In Japan haben Mediziner erstmals Hornhautepithelgewebe transplantiert, das aus allogenen iPS-Zellen gezüchtet wurde. iPS-Zellen sind ausgereifte Körperzellen, zum Beispiel aus der Haut, die in der Kulturschale zu Stammzellen zurückprogrammiert und in Hornhautepithelzellen umprogrammiert wurden. In einer laufenden klinischen Studie werden Wirksamkeit und Sicherheit dieses neuen Behandlungskonzepts untersucht. Im Falle eines Erfolges hätte man mit den iPS-Zellen eine theoretisch unerschöpfliche Quelle von Stammzellen für den Hornhautepithelersatz zur Verfügung.

6. Ausblick

Seit Jahren schon gelten Stammzellen als die Hoffnungsträger in der regenerativen Medizin. Auch den limbalen Stammzellen der Hornhaut wurde ein großes Potenzial für die Rekonstruktion der Augenoberfläche zugeschrieben, was zur Entwicklung der ersten in Europa zugelassenen und kommerziell verfügbaren Stammzelltherapie (Holoclar®) geführt hat. Allerdings steht sie nur einer kleinen Anzahl von ausgewählten Patienten zur Verfügung; auch steht der endgültige Studienbericht noch aus. Leider sind aktuell auch keine guten Therapieoptionen für die weitaus größere Gruppe von Patienten mit beidseitiger Limbusstammzellerkrankung verfügbar, denn nach Transplantation von kultiviertem Mundschleimhautepithel bleibt das Wiederauftreten von Hornhautvaskularisationen ein Problem. Auch chronische Begleiterkrankungen, wie Tränenfilmstörungen und Entzündungen, machen einen Transplantationserfolg häufig zunichte. Das Warten auf den großen Durchbruch zur Wiederherstellung einer gesunden Augenoberfläche ist demnach noch lange nicht zu Ende und an realistische Alternativen für Hornhautspenden für Gewebetransplantationen ist noch lange nicht zu denken.

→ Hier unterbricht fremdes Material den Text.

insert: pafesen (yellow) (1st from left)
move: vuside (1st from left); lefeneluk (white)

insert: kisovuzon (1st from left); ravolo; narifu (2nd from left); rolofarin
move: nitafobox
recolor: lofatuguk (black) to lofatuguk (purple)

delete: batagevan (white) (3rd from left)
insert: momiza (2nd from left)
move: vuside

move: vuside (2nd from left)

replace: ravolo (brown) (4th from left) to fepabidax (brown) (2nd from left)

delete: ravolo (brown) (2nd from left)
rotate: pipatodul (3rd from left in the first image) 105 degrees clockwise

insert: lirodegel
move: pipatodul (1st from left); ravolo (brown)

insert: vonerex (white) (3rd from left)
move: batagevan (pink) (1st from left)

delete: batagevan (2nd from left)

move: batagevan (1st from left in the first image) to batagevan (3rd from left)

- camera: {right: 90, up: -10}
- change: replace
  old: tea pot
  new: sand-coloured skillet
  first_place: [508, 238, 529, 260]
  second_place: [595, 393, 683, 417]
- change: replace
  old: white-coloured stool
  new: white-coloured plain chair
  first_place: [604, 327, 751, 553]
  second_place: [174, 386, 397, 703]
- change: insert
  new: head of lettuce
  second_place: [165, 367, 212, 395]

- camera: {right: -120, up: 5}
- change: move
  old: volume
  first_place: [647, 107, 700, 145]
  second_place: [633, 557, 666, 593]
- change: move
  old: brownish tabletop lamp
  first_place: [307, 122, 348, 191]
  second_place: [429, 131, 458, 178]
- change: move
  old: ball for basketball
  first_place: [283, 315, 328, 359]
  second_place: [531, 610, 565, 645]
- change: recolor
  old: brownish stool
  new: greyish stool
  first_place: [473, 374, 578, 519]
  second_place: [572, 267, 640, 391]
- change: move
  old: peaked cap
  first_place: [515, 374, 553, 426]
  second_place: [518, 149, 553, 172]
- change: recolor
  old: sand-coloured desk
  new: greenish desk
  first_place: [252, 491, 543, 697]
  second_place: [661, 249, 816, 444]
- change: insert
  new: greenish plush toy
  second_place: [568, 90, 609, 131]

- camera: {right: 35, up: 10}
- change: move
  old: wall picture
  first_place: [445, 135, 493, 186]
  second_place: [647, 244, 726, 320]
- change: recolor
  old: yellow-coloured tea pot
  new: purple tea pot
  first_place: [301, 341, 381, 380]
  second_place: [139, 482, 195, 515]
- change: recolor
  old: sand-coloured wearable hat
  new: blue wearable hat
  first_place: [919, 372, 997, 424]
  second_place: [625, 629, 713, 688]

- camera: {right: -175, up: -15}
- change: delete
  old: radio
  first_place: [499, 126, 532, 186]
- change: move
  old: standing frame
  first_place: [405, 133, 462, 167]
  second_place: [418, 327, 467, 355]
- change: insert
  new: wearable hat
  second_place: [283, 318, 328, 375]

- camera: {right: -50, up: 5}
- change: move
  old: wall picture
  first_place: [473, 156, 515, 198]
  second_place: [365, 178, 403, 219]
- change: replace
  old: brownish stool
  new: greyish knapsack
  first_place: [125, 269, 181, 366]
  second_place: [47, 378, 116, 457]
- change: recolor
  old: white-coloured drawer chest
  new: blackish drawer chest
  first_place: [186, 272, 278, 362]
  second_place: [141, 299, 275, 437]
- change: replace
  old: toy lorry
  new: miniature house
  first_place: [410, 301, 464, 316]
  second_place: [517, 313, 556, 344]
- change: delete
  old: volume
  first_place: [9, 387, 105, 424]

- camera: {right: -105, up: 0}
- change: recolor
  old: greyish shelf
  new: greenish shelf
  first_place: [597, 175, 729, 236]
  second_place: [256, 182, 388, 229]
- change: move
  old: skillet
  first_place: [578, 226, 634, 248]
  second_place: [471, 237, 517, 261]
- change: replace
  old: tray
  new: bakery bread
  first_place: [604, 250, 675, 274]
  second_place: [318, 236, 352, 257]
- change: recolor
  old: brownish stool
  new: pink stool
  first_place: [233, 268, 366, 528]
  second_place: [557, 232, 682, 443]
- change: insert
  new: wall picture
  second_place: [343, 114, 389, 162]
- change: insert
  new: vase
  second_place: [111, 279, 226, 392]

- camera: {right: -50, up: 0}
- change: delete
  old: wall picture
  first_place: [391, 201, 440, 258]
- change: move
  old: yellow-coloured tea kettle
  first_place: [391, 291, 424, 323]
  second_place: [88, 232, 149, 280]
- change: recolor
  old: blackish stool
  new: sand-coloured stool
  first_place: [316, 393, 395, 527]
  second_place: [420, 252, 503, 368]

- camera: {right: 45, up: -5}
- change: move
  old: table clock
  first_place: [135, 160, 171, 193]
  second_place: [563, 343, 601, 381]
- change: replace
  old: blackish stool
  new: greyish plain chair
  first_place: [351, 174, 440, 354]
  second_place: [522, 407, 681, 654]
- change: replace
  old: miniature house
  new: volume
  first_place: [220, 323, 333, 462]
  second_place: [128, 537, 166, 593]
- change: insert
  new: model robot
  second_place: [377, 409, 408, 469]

Daher besteht nach wie vor großer Bedarf an einer Weiterentwicklung der bestehenden Therapieverfahren, wobei das Konzept der Stammzellnische immer mehr an Bedeutung gewinnt, nicht nur für den Erhalt der Stammzellen im Transplantat, sondern auch für die Regeneration des geschädigten Mikromilieus nach der Transplantation. Entscheidend für zukünftige Entwicklungen wird sein, die Regulation der Stammzellen und ihrer Nische besser zu verstehen, um die regenerativen Zelltherapien und die klinischen Langzeitergebnisse nachhaltig zu verbessern.